WISP1 indicates poor prognosis and regulates cell proliferation and apoptosis in gastric cancer via targeting AKT/mTOR signaling pathway

WISP1 regulated GC cell proliferation and apoptosis in vivo and in vitro through activating AKT/mTOR pathway. WISP1 might be a target in GC therapy.

The WISP1 expressions in GC tissues were detected using immunohistochemistry and qRT-PCR. The connection between GC prognosis and WISP1 expression was analyzed via Pearson's χ2 test. The WISP1 expressions were down-regulated in GC cells through siWISP1 transfection. Colony formation assay and cell counting kit-8 assay were carried out to measure cell colony formation and proliferation, respectively. Flow cytometry was operated to examine the cell cycle and apoptosis. The protein expressions in our study were assessed using western blot. The AKT pathway was blocked by LY294002 treatment and then the cell activities were assessed. Furthermore, GC mice models were established to investigate the effects of WISP1 on GC in vivo.

Gastric cancer (GC) is a serious threat to human health. We aimed to explore the effects of Wnt1 induced signaling protein 1 (WISP1) on GC.
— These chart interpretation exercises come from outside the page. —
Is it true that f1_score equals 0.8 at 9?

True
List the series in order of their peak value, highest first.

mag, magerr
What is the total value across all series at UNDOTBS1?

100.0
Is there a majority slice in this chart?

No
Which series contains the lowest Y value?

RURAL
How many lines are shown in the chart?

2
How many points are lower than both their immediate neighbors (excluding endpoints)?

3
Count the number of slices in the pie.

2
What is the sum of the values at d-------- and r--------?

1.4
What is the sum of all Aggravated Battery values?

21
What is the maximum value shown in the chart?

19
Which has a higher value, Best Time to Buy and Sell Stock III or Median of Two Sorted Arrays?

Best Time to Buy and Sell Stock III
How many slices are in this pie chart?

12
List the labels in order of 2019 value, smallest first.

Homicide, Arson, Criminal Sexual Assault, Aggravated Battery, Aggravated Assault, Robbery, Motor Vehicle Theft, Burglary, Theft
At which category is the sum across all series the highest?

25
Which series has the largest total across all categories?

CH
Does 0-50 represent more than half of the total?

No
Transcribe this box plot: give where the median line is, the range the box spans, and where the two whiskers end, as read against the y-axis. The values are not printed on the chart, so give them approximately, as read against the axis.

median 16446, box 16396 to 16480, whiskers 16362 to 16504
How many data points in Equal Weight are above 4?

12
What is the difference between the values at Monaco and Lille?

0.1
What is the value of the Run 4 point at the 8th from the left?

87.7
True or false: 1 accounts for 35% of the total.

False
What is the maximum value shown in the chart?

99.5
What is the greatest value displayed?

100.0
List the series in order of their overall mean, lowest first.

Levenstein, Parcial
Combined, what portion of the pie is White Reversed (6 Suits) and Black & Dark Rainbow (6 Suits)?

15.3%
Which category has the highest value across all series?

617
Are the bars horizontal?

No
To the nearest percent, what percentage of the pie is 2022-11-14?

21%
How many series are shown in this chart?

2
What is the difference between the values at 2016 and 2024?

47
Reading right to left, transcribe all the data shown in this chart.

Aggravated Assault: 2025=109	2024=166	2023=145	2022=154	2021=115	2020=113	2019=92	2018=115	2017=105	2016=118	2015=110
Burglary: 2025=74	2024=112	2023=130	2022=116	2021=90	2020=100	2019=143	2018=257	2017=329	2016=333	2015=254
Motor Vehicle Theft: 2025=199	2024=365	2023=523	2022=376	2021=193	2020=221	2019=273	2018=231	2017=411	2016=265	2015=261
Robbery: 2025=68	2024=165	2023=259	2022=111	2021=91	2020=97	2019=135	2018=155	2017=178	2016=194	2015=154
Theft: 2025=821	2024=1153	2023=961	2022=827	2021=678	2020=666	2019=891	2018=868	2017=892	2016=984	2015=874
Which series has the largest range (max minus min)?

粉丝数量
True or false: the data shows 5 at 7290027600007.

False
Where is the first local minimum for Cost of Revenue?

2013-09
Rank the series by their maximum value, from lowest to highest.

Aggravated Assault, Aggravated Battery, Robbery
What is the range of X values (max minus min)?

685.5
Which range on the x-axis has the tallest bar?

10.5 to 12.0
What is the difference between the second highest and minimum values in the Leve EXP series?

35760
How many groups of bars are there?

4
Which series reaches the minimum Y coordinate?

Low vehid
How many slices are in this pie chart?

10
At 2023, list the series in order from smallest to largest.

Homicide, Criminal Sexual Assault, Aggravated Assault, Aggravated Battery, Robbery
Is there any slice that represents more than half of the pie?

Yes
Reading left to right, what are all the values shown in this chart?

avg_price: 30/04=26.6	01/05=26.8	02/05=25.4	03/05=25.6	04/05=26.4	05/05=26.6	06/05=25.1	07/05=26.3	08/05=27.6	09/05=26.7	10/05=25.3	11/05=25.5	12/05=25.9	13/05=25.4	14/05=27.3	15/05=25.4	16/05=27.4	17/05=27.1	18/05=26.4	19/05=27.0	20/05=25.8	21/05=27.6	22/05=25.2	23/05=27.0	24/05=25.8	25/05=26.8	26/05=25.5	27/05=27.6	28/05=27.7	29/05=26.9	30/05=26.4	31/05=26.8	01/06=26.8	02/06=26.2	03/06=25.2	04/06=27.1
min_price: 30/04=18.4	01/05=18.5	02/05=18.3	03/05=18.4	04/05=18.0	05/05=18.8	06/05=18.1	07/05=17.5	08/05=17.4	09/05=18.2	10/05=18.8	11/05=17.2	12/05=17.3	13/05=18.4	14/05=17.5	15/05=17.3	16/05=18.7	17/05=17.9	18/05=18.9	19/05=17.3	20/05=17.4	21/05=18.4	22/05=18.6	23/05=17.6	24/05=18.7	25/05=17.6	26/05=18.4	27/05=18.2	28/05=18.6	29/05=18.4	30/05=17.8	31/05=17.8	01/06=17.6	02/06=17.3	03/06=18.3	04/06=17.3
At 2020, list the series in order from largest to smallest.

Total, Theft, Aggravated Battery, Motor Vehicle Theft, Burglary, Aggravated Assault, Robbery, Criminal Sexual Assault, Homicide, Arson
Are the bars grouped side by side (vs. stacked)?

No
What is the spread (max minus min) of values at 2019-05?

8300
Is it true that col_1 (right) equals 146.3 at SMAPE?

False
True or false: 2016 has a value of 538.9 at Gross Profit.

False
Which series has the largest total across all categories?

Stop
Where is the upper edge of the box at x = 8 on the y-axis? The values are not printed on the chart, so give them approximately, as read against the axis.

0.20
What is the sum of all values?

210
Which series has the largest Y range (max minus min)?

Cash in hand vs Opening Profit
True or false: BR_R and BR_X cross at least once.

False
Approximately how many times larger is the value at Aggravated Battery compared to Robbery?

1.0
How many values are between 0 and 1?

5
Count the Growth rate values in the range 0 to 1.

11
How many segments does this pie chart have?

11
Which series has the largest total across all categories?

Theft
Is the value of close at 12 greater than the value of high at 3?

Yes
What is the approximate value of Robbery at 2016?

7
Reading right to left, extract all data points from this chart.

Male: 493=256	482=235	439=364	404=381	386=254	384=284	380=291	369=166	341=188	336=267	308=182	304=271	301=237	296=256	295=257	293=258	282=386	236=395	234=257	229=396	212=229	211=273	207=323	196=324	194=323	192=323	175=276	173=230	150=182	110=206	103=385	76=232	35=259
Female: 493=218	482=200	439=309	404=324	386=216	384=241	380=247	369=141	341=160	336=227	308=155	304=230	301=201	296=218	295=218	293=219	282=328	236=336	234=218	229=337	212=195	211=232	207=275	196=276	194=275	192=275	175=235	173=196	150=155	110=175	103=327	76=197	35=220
We found that WISP1 was highly expressed in GC cells and tissues. The up-regulation of WISP1 was related to poor prognosis of GC patients. WISP1 down-regulation reduced colony formation and cell proliferation, resulted cell cycle arrest and promoted cell apoptosis in GC. WISP1 knockdown suppressed AKT/mTOR pathway activity. LY294002 treatment recovered the decreases of colony formation and cell proliferation, arrest of cell cycle and increase of cell apoptosis which were induced by WISP1 knockdown. WISP1 down-regulation repressed GC tumor growth and enhanced tumor apoptosis in vivo.